## What to work on
Reproduce word for word the text below, from the line containing "Moscow’s weather lore" up to and including the line containing "calendar dates and actual heat.".

################

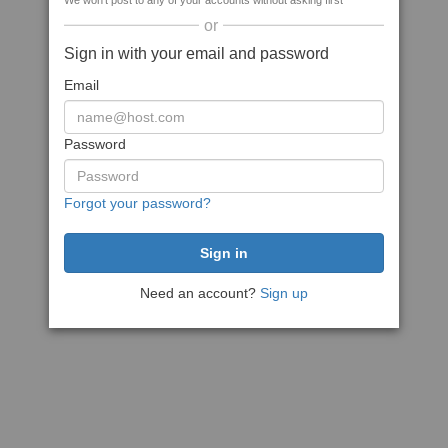
We won't post to any of your accounts without asking first
or
Sign in with your email and password
Email
Password
Forgot your password?
Need an account?
Sign up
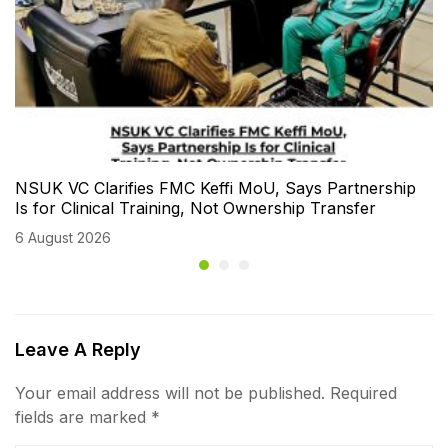
NSUK VC Clarifies FMC Keffi MoU, Says Partnership
Is for Clinical Training, Not Ownership Transfer
6 August 2026
Leave A Reply
Your email address will not be published.
Required
fields are marked
*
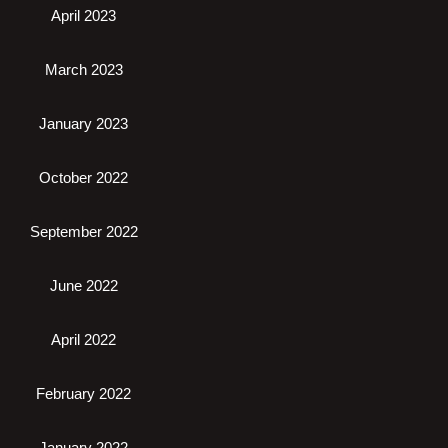
April 2023
March 2023
January 2023
October 2022
September 2022
June 2022
April 2022
February 2022
January 2022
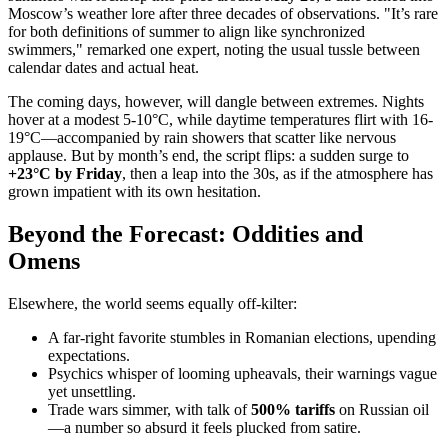
Moscow’s weather lore after three decades of observations. "It’s rare
for both definitions of summer to align like synchronized
swimmers," remarked one expert, noting the usual tussle between
calendar dates and actual heat.
The coming days, however, will dangle between extremes. Nights
hover at a modest 5-10°C, while daytime temperatures flirt with 16-
19°C—accompanied by rain showers that scatter like nervous
applause. But by month’s end, the script flips: a sudden surge to
+23°C by Friday
, then a leap into the 30s, as if the atmosphere has
grown impatient with its own hesitation.
Beyond the Forecast: Oddities and
Omens
Elsewhere, the world seems equally off-kilter:
A far-right favorite stumbles in Romanian elections, upending
expectations.
Psychics whisper of looming upheavals, their warnings vague
yet unsettling.
Trade wars simmer, with talk of
500% tariffs
on Russian oil
—a number so absurd it feels plucked from satire.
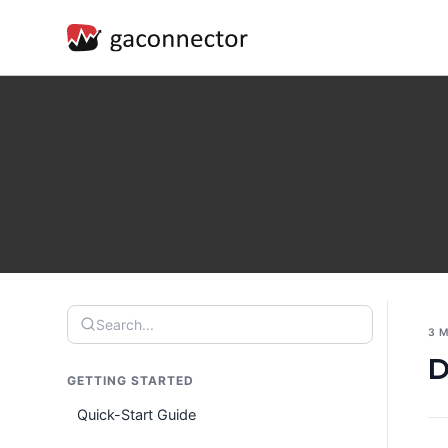
Search...
3 
D
GETTING STARTED
Quick-Start Guide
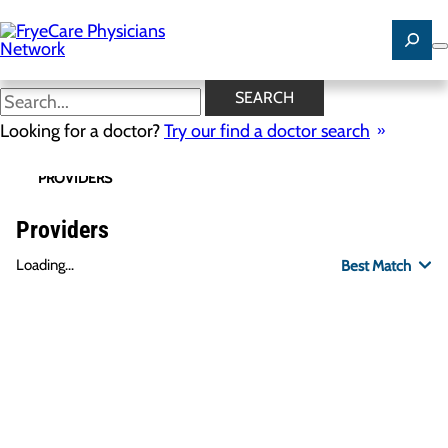
Skip
to
main
content
SEARCH
Looking for a doctor?
Try our find a doctor search
PROVIDERS
LOCATIONS
SPECIALTIES
R
Providers
Loading...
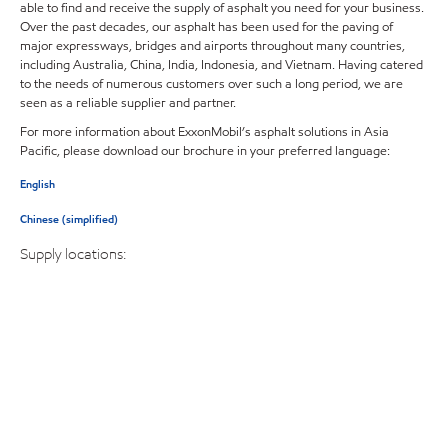
able to find and receive the supply of asphalt you need for your business.
Over the past decades, our asphalt has been used for the paving of
major expressways, bridges and airports throughout many countries,
including Australia, China, India, Indonesia, and Vietnam. Having catered
to the needs of numerous customers over such a long period, we are
seen as a reliable supplier and partner.
For more information about ExxonMobil’s asphalt solutions in Asia
Pacific, please download our brochure in your preferred language:
English
Chinese (simplified)
Supply locations:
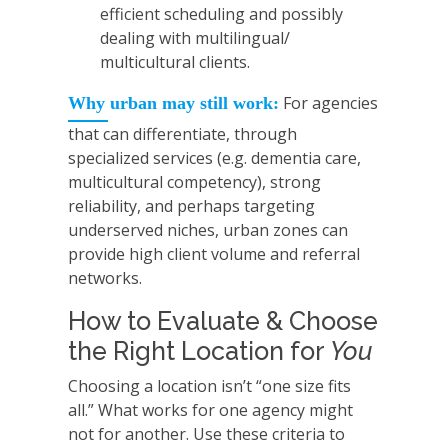
efficient scheduling and possibly
dealing with multilingual/
multicultural clients.
For agencies
Why urban may still work:
that can differentiate, through
specialized services (e.g. dementia care,
multicultural competency), strong
reliability, and perhaps targeting
underserved niches, urban zones can
provide high client volume and referral
networks.
How to Evaluate & Choose
the Right Location for
You
Choosing a location isn’t “one size fits
all.” What works for one agency might
not for another. Use these criteria to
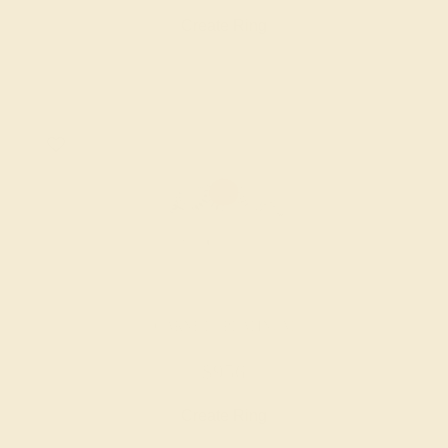
Create Ring
GARNET / PLATINUM
$956
Create Ring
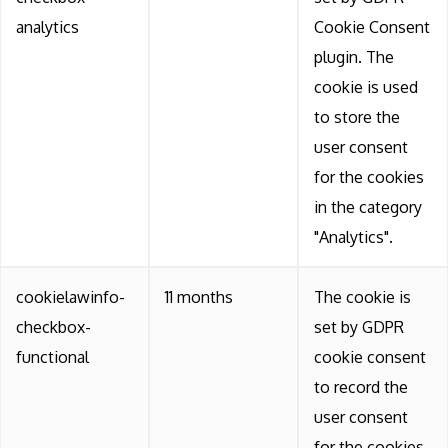
analytics
Cookie Consent
plugin. The
cookie is used
to store the
user consent
for the cookies
in the category
"Analytics".
cookielawinfo-
11 months
The cookie is
checkbox-
set by GDPR
functional
cookie consent
to record the
user consent
for the cookies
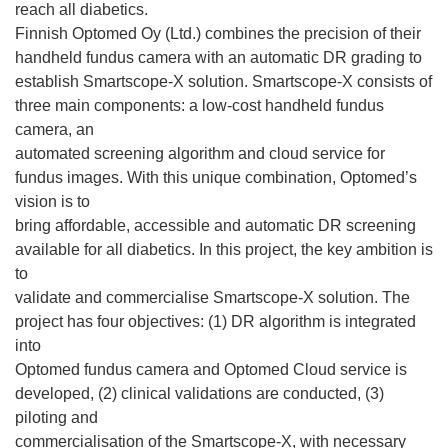
reach all diabetics.
Finnish Optomed Oy (Ltd.) combines the precision of their
handheld fundus camera with an automatic DR grading to
establish Smartscope-X solution. Smartscope-X consists of
three main components: a low-cost handheld fundus
camera, an
automated screening algorithm and cloud service for
fundus images. With this unique combination, Optomed’s
vision is to
bring affordable, accessible and automatic DR screening
available for all diabetics. In this project, the key ambition is
to
validate and commercialise Smartscope-X solution. The
project has four objectives: (1) DR algorithm is integrated
into
Optomed fundus camera and Optomed Cloud service is
developed, (2) clinical validations are conducted, (3)
piloting and
commercialisation of the Smartscope-X, with necessary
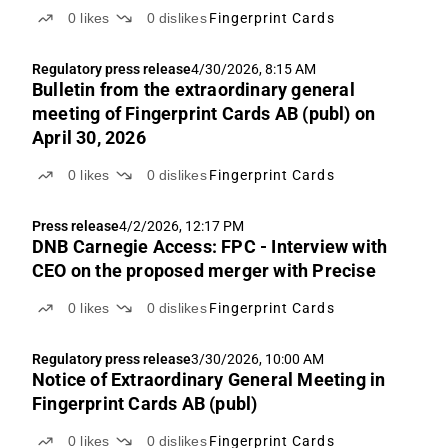
0
likes
0
dislikes
Fingerprint Cards
Regulatory press release
4/30/2026, 8:15 AM
Bulletin from the extraordinary general
meeting of Fingerprint Cards AB (publ) on
April 30, 2026
0
likes
0
dislikes
Fingerprint Cards
Press release
4/2/2026, 12:17 PM
DNB Carnegie Access: FPC - Interview with
CEO on the proposed merger with Precise
0
likes
0
dislikes
Fingerprint Cards
Regulatory press release
3/30/2026, 10:00 AM
Notice of Extraordinary General Meeting in
Fingerprint Cards AB (publ)
0
likes
0
dislikes
Fingerprint Cards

################

## Result for this exercise
Moscow’s weather lore after three decades of observations. "It’s rare
for both definitions of summer to align like synchronized
swimmers," remarked one expert, noting the usual tussle between
calendar dates and actual heat.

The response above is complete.